Write out every entry exactly; the pictures do not belong in the copy.

Structured pose outputs
━━━━━━━━━━━━━━━━━━━━━━━━━━━━━━

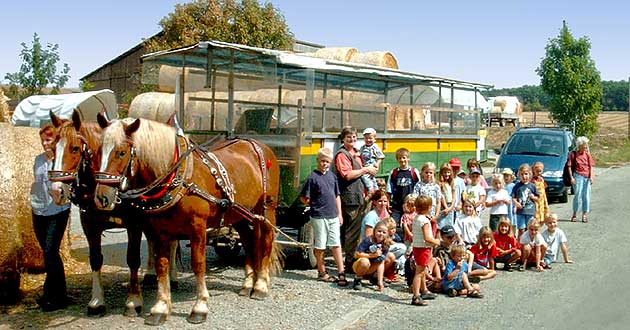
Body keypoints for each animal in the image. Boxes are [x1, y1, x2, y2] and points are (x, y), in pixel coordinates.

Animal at [47, 110, 178, 318]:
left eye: (74, 149)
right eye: (52, 148)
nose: (55, 191)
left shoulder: (134, 223)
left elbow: (132, 259)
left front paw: (133, 301)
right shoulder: (89, 224)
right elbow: (95, 259)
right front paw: (96, 301)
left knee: (172, 242)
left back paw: (172, 277)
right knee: (152, 241)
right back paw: (150, 273)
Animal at [94, 114, 282, 326]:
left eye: (121, 152)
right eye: (98, 151)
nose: (102, 197)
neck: (178, 178)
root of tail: (260, 145)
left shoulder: (197, 227)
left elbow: (198, 264)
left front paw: (200, 307)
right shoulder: (161, 230)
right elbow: (162, 265)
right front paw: (160, 308)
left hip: (266, 209)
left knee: (266, 240)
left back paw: (260, 285)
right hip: (240, 213)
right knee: (249, 241)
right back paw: (248, 283)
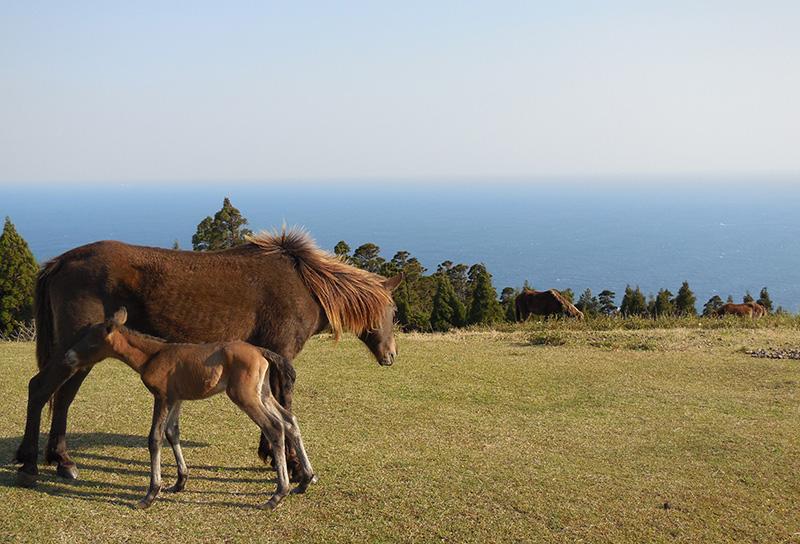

━━━━━━━━━━━━━━━━━━━━━━━━━━━━━━

» COMPLETED EXERCISE:
Body keypoints for each animal in the image. Boxes are [x1, y1, x2, y2] and points are (x, y), in pixel coordinates.

Animal at [47, 110, 178, 318]:
left eye: (74, 149)
right eye: (52, 148)
nose: (55, 191)
left shoulder: (134, 223)
left elbow: (132, 259)
left front paw: (133, 301)
right shoulder: (89, 224)
right elbow: (95, 259)
right front paw: (96, 301)
left knee: (172, 242)
left back paw: (172, 277)
right knee: (152, 241)
right back paw: (150, 273)
Animal at [94, 114, 282, 326]:
left eye: (121, 152)
right eye: (98, 151)
nose: (102, 197)
neck: (178, 178)
root of tail: (260, 145)
left shoulder: (197, 227)
left elbow: (198, 264)
left front paw: (200, 307)
right shoulder: (161, 230)
right elbow: (162, 265)
right front paw: (160, 308)
left hip: (266, 209)
left knee: (266, 240)
left back paw: (260, 285)
right hip: (240, 213)
right knee: (249, 241)
right back paw: (248, 283)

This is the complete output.